In this case the compiler is able to figure out what it needs to do. The second line is converted and the pointer is advanced to the location in memory where bf is located. But what happens if both A and B have a public member ii:

class A { int ii; };

class B { char* ii; };

class C : A, B { };

Now class C has two members called ii, A::ii and B::ii. Then

C* pc;

pc->ii; // error: A::ii or B::ii ?

This will be illegal as there is ambiguity over which member is sought after. We need to be a bit more explicit:

pc->A::ii; // C’s A’s ii

pc->B::ii; // C’s B’s ii

What happens when we are not trying to access a member but instead a function f()?

class A { void f(); };

class B { int f(); };

class C : A, B { };

C* pc;

pc->f(); // error: A::f or B::f ?

pc->A::f(); // C’s A’s f

pc->B::f(); // C’s B’s f

This can however become cumbersome quickly and so as an alternative to explicitly identifying the base class every time, you can define an f() in C that calls the base functions as required.

class C : A, B {

int f() { A::f(); return B::f(); }

};

C* pc;

pc->f(); // C::f is called

As Stroustrup claims: "This solution usually leads to cleaner programs; it localizes the specification of the meaning of the name for objects of a derived class to the declaration of the derived class."

Finally addressing the problem of the deadly diamond. if class A and B inherit from another class say L, you can specify further up the chain which inherited method you want to use:

class L { ... };

class A : L { ... };

class B : L { ... };

class C : A , B { ... };

Assume that class L in the example above has a member m. Then a function C::f could refer to L::m by explicit qualification:

void C::f() { A::m = B::m; }

You could also be more explicit:

void C::f() { A::L::m = B::L::m; }

And so by being explicit you can specify exactly which method you are trying to call.

Conclusion:

First off, please be sure to read through the paper in its entirety as it outlines how to handle virtual functions which unfortunately we did not cover in our class this summer. The paper goes into good detail about how things can change when using virtual functions. Also, the paper was very helpful at understanding how memory is managed and where pointers are pointing to when dealing with multiple inheritance.

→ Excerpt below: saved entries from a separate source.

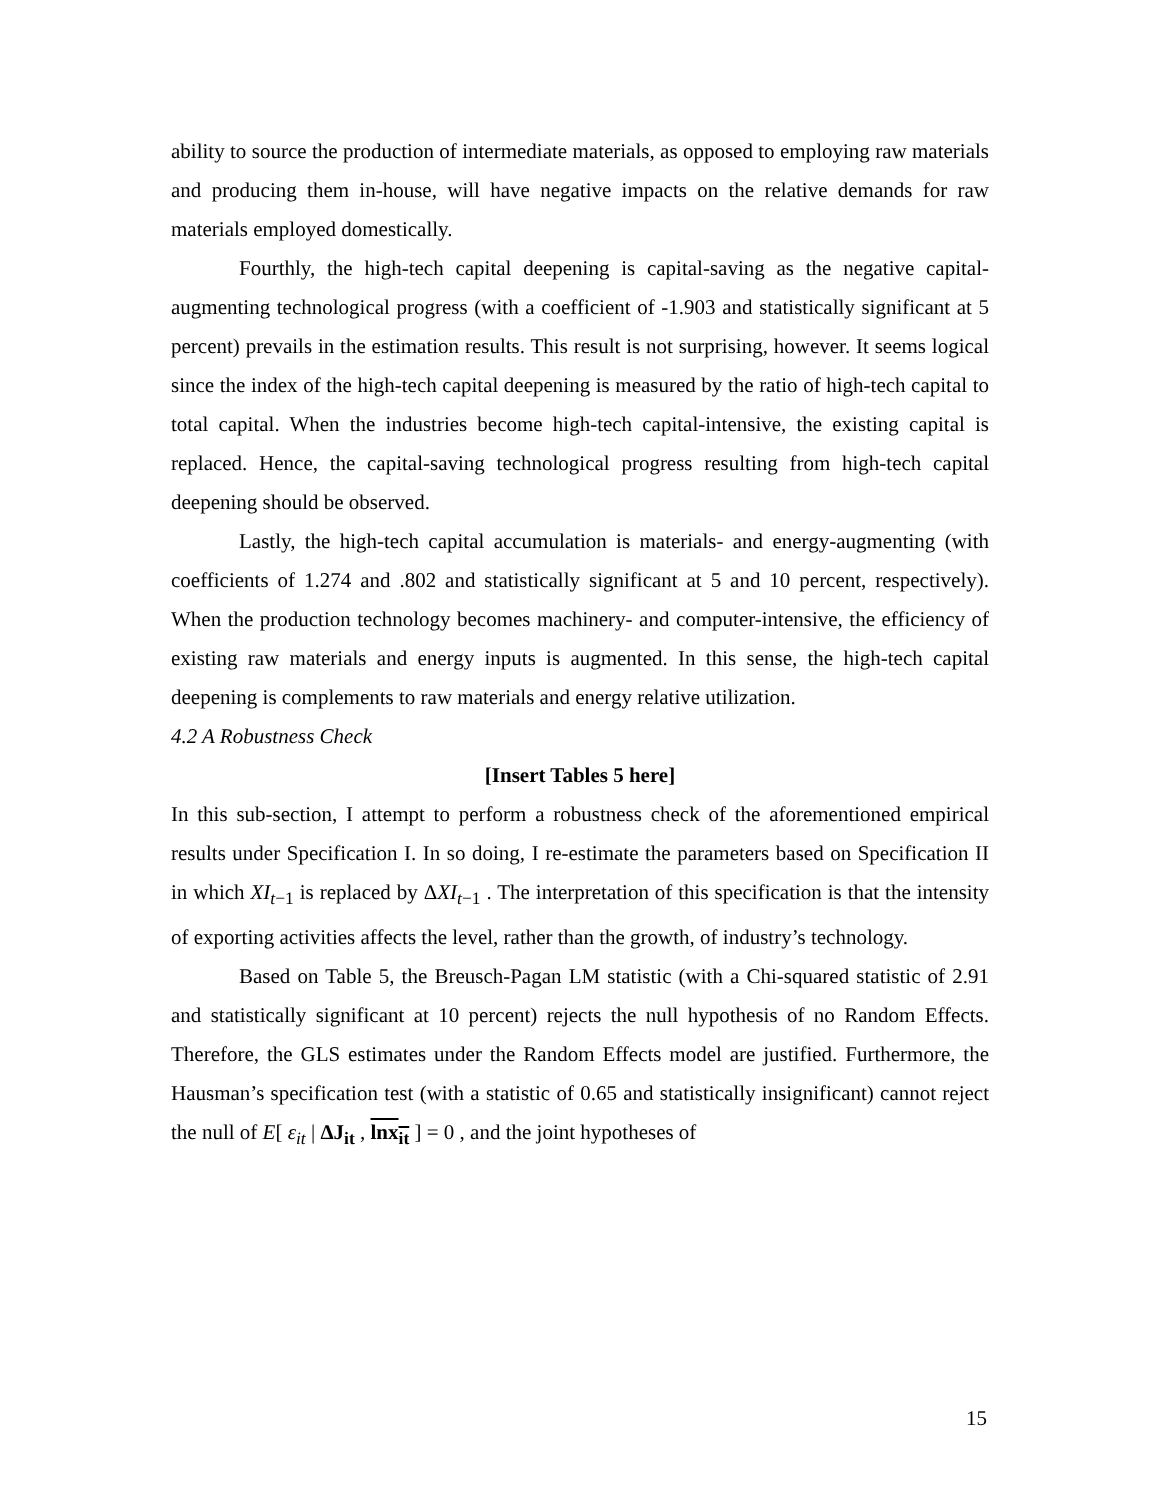ability to source the production of intermediate materials, as opposed to employing raw materials and producing them in-house, will have negative impacts on the relative demands for raw materials employed domestically.
Fourthly, the high-tech capital deepening is capital-saving as the negative capital-augmenting technological progress (with a coefficient of -1.903 and statistically significant at 5 percent) prevails in the estimation results. This result is not surprising, however. It seems logical since the index of the high-tech capital deepening is measured by the ratio of high-tech capital to total capital. When the industries become high-tech capital-intensive, the existing capital is replaced. Hence, the capital-saving technological progress resulting from high-tech capital deepening should be observed.
Lastly, the high-tech capital accumulation is materials- and energy-augmenting (with coefficients of 1.274 and .802 and statistically significant at 5 and 10 percent, respectively). When the production technology becomes machinery- and computer-intensive, the efficiency of existing raw materials and energy inputs is augmented. In this sense, the high-tech capital deepening is complements to raw materials and energy relative utilization.
4.2 A Robustness Check
[Insert Tables 5 here]
In this sub-section, I attempt to perform a robustness check of the aforementioned empirical results under Specification I. In so doing, I re-estimate the parameters based on Specification II in which XI<sub>t−1</sub> is replaced by ΔXI<sub>t−1</sub> . The interpretation of this specification is that the intensity of exporting activities affects the level, rather than the growth, of industry’s technology.
Based on Table 5, the Breusch-Pagan LM statistic (with a Chi-squared statistic of 2.91 and statistically significant at 10 percent) rejects the null hypothesis of no Random Effects. Therefore, the GLS estimates under the Random Effects model are justified. Furthermore, the Hausman’s specification test (with a statistic of 0.65 and statistically insignificant) cannot reject the null of E[ ε<sub>it</sub> | ΔJ<sub>it</sub> , lnx<sub>it</sub> ] = 0 , and the joint hypotheses of
15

Multiple inheritance is definitely useful in many instances. Although C++ is a pretty complicated language and things are already tricky, it is important to be able to know how to use extension and inheritance. The trick to multiple inheritance in this case is to simply be more explicit about the members and functions you call. If you are going to extend a class its probably a good idea to be in the habit of being explicit in your method calls or to simply override any method you plan to use and be explicit within its definition. I'll give a final word on performance when it comes to multiple inheritance. Since much of the hard work is done at compile time it is important to note that performance is not hindered much in the final program. More importantly you should not be afraid to use multiple inheritance if you are worried about errors. The complier will force you to be explicit as it is so there shouldn't be any fear of messing up. With that said, C++ has its intricacies and so you should write plenty of good test cases and asserts to make sure your implementation is correct.